* Records to process:
++++++++++++++++++++

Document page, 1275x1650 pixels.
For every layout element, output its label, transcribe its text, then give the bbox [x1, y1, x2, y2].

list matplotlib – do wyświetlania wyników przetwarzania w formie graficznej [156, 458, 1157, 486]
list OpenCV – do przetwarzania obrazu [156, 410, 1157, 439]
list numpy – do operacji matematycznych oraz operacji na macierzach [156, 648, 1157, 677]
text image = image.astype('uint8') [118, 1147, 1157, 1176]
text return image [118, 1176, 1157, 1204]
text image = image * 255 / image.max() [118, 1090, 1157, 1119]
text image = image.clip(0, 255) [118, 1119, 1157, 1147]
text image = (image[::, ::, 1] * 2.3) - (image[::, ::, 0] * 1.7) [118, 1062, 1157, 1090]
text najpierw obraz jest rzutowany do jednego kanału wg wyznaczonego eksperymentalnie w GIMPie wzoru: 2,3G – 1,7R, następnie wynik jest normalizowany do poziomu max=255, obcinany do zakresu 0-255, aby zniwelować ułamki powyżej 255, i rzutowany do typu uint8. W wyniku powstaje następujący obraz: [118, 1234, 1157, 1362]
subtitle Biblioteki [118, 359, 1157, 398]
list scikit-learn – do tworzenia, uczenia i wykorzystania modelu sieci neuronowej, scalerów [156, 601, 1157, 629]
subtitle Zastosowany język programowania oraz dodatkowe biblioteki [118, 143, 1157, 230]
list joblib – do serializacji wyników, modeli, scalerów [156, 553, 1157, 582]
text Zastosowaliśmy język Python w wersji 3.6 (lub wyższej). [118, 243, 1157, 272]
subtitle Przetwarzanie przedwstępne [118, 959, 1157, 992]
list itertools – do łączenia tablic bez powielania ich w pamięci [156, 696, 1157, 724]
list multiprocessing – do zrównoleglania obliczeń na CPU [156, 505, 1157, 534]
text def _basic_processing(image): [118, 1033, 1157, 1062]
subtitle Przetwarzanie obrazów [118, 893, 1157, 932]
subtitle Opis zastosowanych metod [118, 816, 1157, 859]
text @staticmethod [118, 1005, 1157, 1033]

++++++++++++++++++++

* Task objective:
Copy every line of the data above verbatim, keeping each character and line break unchanged.

* Correct result:
Document page, 1275x1650 pixels.
For every layout element, output its label, transcribe its text, then give the bbox [x1, y1, x2, y2].

list matplotlib – do wyświetlania wyników przetwarzania w formie graficznej [156, 458, 1157, 486]
list OpenCV – do przetwarzania obrazu [156, 410, 1157, 439]
list numpy – do operacji matematycznych oraz operacji na macierzach [156, 648, 1157, 677]
text image = image.astype('uint8') [118, 1147, 1157, 1176]
text return image [118, 1176, 1157, 1204]
text image = image * 255 / image.max() [118, 1090, 1157, 1119]
text image = image.clip(0, 255) [118, 1119, 1157, 1147]
text image = (image[::, ::, 1] * 2.3) - (image[::, ::, 0] * 1.7) [118, 1062, 1157, 1090]
text najpierw obraz jest rzutowany do jednego kanału wg wyznaczonego eksperymentalnie w GIMPie wzoru: 2,3G – 1,7R, następnie wynik jest normalizowany do poziomu max=255, obcinany do zakresu 0-255, aby zniwelować ułamki powyżej 255, i rzutowany do typu uint8. W wyniku powstaje następujący obraz: [118, 1234, 1157, 1362]
subtitle Biblioteki [118, 359, 1157, 398]
list scikit-learn – do tworzenia, uczenia i wykorzystania modelu sieci neuronowej, scalerów [156, 601, 1157, 629]
subtitle Zastosowany język programowania oraz dodatkowe biblioteki [118, 143, 1157, 230]
list joblib – do serializacji wyników, modeli, scalerów [156, 553, 1157, 582]
text Zastosowaliśmy język Python w wersji 3.6 (lub wyższej). [118, 243, 1157, 272]
subtitle Przetwarzanie przedwstępne [118, 959, 1157, 992]
list itertools – do łączenia tablic bez powielania ich w pamięci [156, 696, 1157, 724]
list multiprocessing – do zrównoleglania obliczeń na CPU [156, 505, 1157, 534]
text def _basic_processing(image): [118, 1033, 1157, 1062]
subtitle Przetwarzanie obrazów [118, 893, 1157, 932]
subtitle Opis zastosowanych metod [118, 816, 1157, 859]
text @staticmethod [118, 1005, 1157, 1033]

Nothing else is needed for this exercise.